## Task directions
Across the entries, how many lines have the string "class" in them? Reply with only a number.

## Entries provided
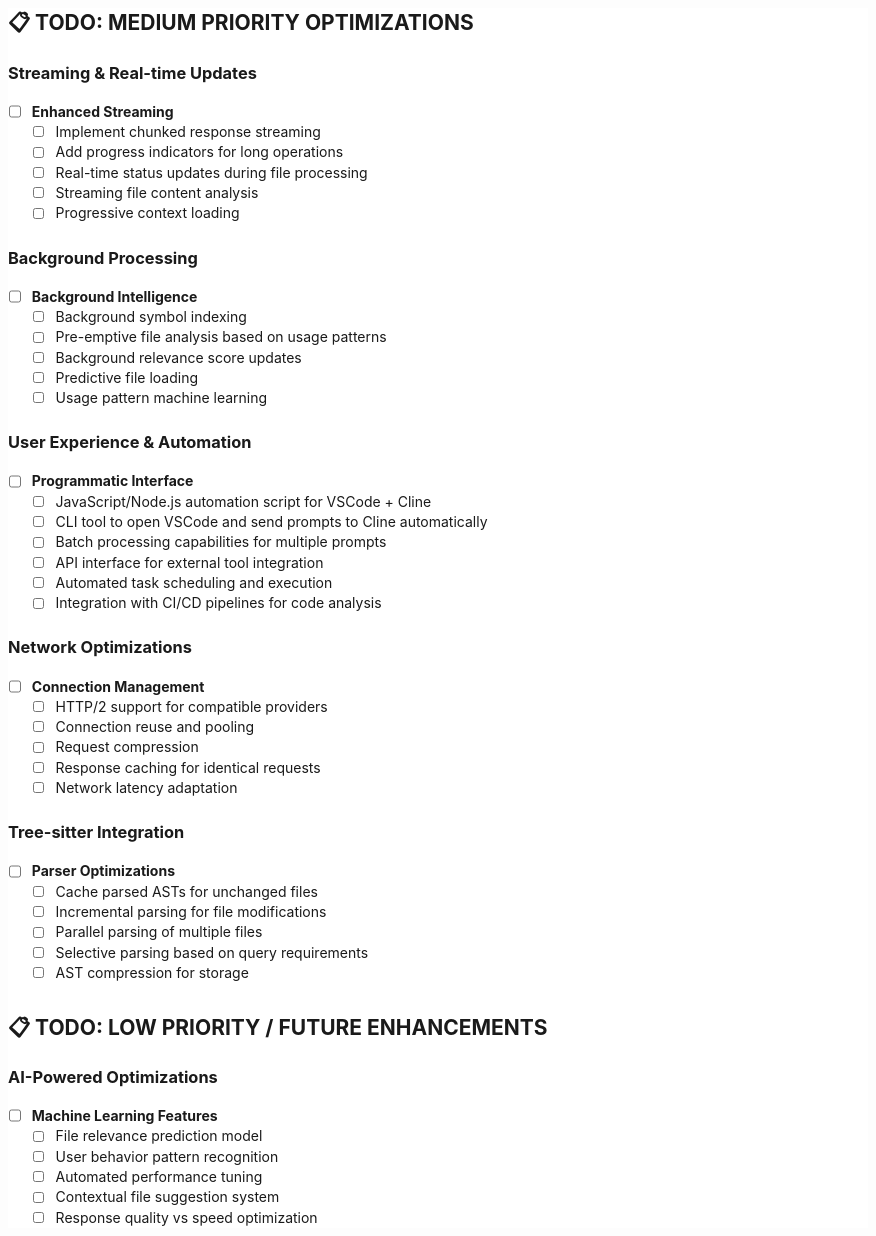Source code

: ## 📋 **TODO: MEDIUM PRIORITY OPTIMIZATIONS**

### **Streaming & Real-time Updates**
- [ ] **Enhanced Streaming**
  - [ ] Implement chunked response streaming
  - [ ] Add progress indicators for long operations
  - [ ] Real-time status updates during file processing
  - [ ] Streaming file content analysis
  - [ ] Progressive context loading

### **Background Processing**
- [ ] **Background Intelligence**
  - [ ] Background symbol indexing
  - [ ] Pre-emptive file analysis based on usage patterns
  - [ ] Background relevance score updates
  - [ ] Predictive file loading
  - [ ] Usage pattern machine learning

### **User Experience & Automation**
- [ ] **Programmatic Interface**
  - [ ] JavaScript/Node.js automation script for VSCode + Cline
  - [ ] CLI tool to open VSCode and send prompts to Cline automatically
  - [ ] Batch processing capabilities for multiple prompts
  - [ ] API interface for external tool integration
  - [ ] Automated task scheduling and execution
  - [ ] Integration with CI/CD pipelines for code analysis

### **Network Optimizations**
- [ ] **Connection Management**
  - [ ] HTTP/2 support for compatible providers
  - [ ] Connection reuse and pooling
  - [ ] Request compression
  - [ ] Response caching for identical requests
  - [ ] Network latency adaptation

### **Tree-sitter Integration**
- [ ] **Parser Optimizations**
  - [ ] Cache parsed ASTs for unchanged files
  - [ ] Incremental parsing for file modifications
  - [ ] Parallel parsing of multiple files
  - [ ] Selective parsing based on query requirements
  - [ ] AST compression for storage

## 📋 **TODO: LOW PRIORITY / FUTURE ENHANCEMENTS**

### **AI-Powered Optimizations**
- [ ] **Machine Learning Features**
  - [ ] File relevance prediction model
  - [ ] User behavior pattern recognition
  - [ ] Automated performance tuning
  - [ ] Contextual file suggestion system
  - [ ] Response quality vs speed optimization

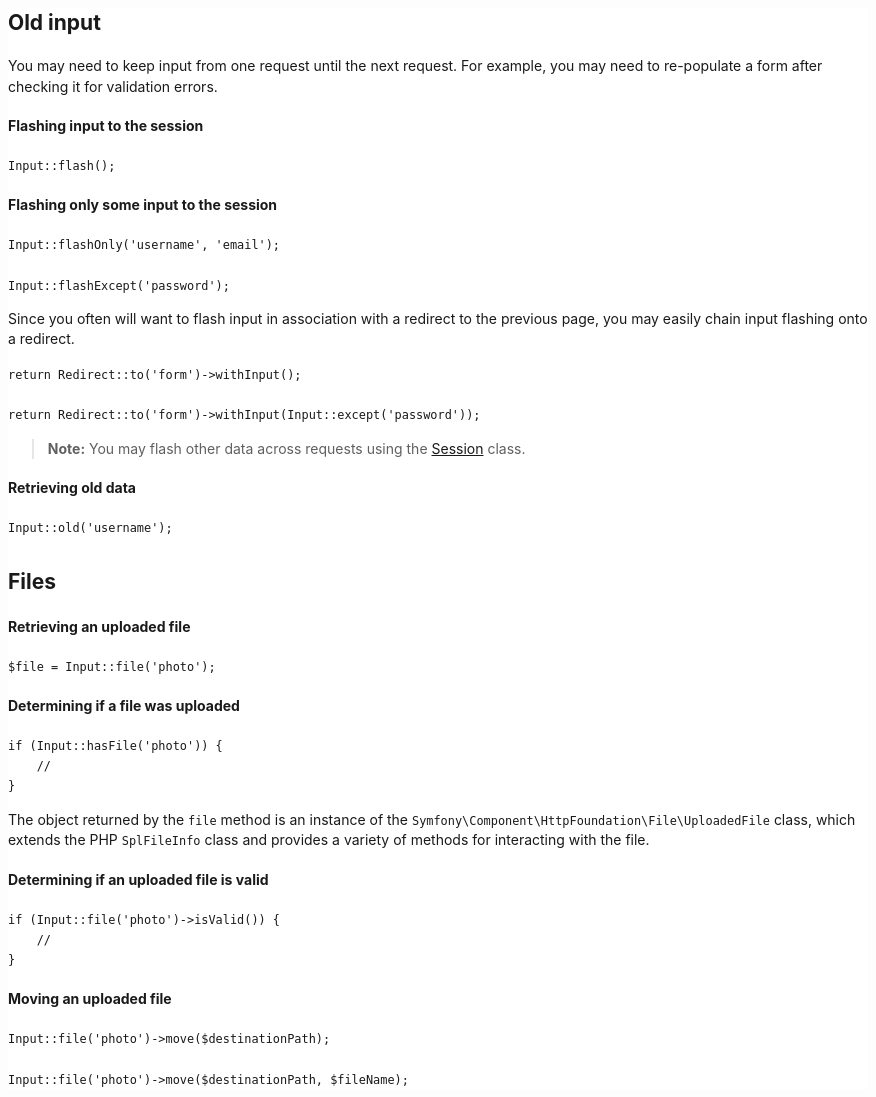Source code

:## Old input

You may need to keep input from one request until the next request. For example, you may need to re-populate a form after checking it for validation errors.

#### Flashing input to the session

    Input::flash();

#### Flashing only some input to the session

    Input::flashOnly('username', 'email');

    Input::flashExcept('password');

Since you often will want to flash input in association with a redirect to the previous page, you may easily chain input flashing onto a redirect.

    return Redirect::to('form')->withInput();

    return Redirect::to('form')->withInput(Input::except('password'));

> **Note:** You may flash other data across requests using the [Session](../services/session) class.

#### Retrieving old data

    Input::old('username');

## Files

#### Retrieving an uploaded file

    $file = Input::file('photo');

#### Determining if a file was uploaded

    if (Input::hasFile('photo')) {
        //
    }

The object returned by the `file` method is an instance of the `Symfony\Component\HttpFoundation\File\UploadedFile` class, which extends the PHP `SplFileInfo` class and provides a variety of methods for interacting with the file.

#### Determining if an uploaded file is valid

    if (Input::file('photo')->isValid()) {
        //
    }

#### Moving an uploaded file

    Input::file('photo')->move($destinationPath);

    Input::file('photo')->move($destinationPath, $fileName);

## Expected answer
2